CHP boy göstermeye çalıştı
Sami Evren’in konuşması sırasında kürsüdeki CHP bayrağına tepki gösteren kitle, ‘Kent A.Ş. işçisi CHP’nin eseri!’ sloganı attı. Öte yandan sürekli olarak kürsüden kendilerini göstermeye çalışan CHP’lilerin ikinci hamlesi CHP İstanbul İl Başkanını kürsüden anons ettirmek oldu.

“Sözün bittiği yerdeyiz”
Sami Evren’den sonra kürsüye gelen Süleyman Çelebi, “Mücadele eden Tekel işçileriyle Ankara’da yüreklerini birleştiren aydınlar, yurtseverler, demokratlar! Sizi saygıyla selamlıyorum” dedi. “Aslında sözün bittiği yerdeyiz” diyen Çelebi, bu ülkede emeğe yönelik saldırıların ortada olduğunu, bu alanda mağdur olanların hep bir arada olduğunu belirtti.

Çelebi, saldırının yalnız Tekel işçilerine değil, emekten yana olan herkese karşı olduğunun altını çizdi. “4-c, ne kadar değişirse değişsin, ne kadar revize edilirse edilsin, Tekel işçileri istedikleri kadroya geçmedikçe bunu kabul etmeyeceğiz” dedi. Çelebi, “4-C bir kölelik sözleşmesidir. 4-c iş güvencesi olmayan bir sözleşmedir. Sendikal hakkı örgütlenmeyi yok etmektedir” dedi. “4-c’yi c-4 olarak iade ediyoruz” diyen Çelebi, “c-4’ü elimizde tutmayacağız, onlara iade edeceğiz” dedi.

“İhanet edenden hesabını soracağız”
Bugün uyarı grevimizi yapmaya çalıştık diyen Çelebi, mücadelede Tekel işçilerinin yanı sıra, Marmaray, itfaiye, Sinter ve Gaziantep’te grev yapan Çemen işçilerinin olduğunu belirtti. İktidarın bir an önce Tekel işçileriyle masaya oturması gerektiğini söyleyen Çelebi, sendikal hak ve örgütlülükler önündeki tüm engellerin kaldırılmasını istedi. Çelebi son olarak, “Yarın konfederasyonlar olarak toplantı yapacağız. Kim ihanet ettiyse ondan hesabını soracağız. Bunu bu kürsüden ilan ediyorum!” dedi.

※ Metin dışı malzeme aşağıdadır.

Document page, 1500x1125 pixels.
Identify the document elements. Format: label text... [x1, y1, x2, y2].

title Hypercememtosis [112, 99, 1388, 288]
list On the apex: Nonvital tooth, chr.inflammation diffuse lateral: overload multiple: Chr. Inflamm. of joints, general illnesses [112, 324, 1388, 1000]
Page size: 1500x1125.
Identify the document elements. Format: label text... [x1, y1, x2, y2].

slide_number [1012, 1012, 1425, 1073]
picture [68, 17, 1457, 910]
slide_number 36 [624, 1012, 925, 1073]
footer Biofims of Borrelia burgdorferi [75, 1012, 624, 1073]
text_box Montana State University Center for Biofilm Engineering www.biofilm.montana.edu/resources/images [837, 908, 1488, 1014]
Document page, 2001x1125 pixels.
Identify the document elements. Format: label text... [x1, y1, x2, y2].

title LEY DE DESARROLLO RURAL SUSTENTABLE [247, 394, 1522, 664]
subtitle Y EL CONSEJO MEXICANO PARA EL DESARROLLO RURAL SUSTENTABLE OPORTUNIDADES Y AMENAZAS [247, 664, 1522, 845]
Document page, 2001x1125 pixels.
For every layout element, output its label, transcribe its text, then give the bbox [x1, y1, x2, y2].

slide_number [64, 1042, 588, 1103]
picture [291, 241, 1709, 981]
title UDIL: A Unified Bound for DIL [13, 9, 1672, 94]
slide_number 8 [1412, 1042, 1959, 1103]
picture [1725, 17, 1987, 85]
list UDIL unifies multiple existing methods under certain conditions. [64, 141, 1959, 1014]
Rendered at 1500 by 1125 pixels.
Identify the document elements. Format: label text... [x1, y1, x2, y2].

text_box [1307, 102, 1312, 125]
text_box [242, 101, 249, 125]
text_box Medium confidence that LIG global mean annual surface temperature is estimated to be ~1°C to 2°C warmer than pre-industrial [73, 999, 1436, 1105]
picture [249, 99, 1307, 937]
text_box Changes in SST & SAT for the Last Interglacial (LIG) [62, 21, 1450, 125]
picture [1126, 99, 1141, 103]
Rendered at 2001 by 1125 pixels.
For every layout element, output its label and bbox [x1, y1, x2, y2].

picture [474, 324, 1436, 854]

Çelebi’nin konuşması sırasında, kağıt üzerinde olup alanda yer almayan sendikalar protesto edildi.

Eyleme katılanlar
Yürüyüşe DİSK, KESK ve Türk-İş’e bağlı sendikaların yanı sıra İşsiz ve Güvencesiz Eğitimciler Platformu, Feministler, Pir Sultan Abdal Kültür Derneği Marmara Şubeleri, Herkese Sağlık Güvenli Gelecek Platformu, TMMOB, İstanbul Eczacı Odası, İstanbul Dişhekimleri Odası, İstanbul Tabip Odası, Halkevleri, Devrimci Proleterya, SDP, EHP, ESP, İşçi Gazetesi, Kaldıraç, Mücadele Birliği Platformu, Devrimci İşçi Komiteleri, Devrimci Öğrenci Birliği, Öğrenci Muhalefeti, EMEP, Türkiye Gençlik Birliği, İP, ÖDP, TKP gibi örgütler ve siyasi partiler katıldı.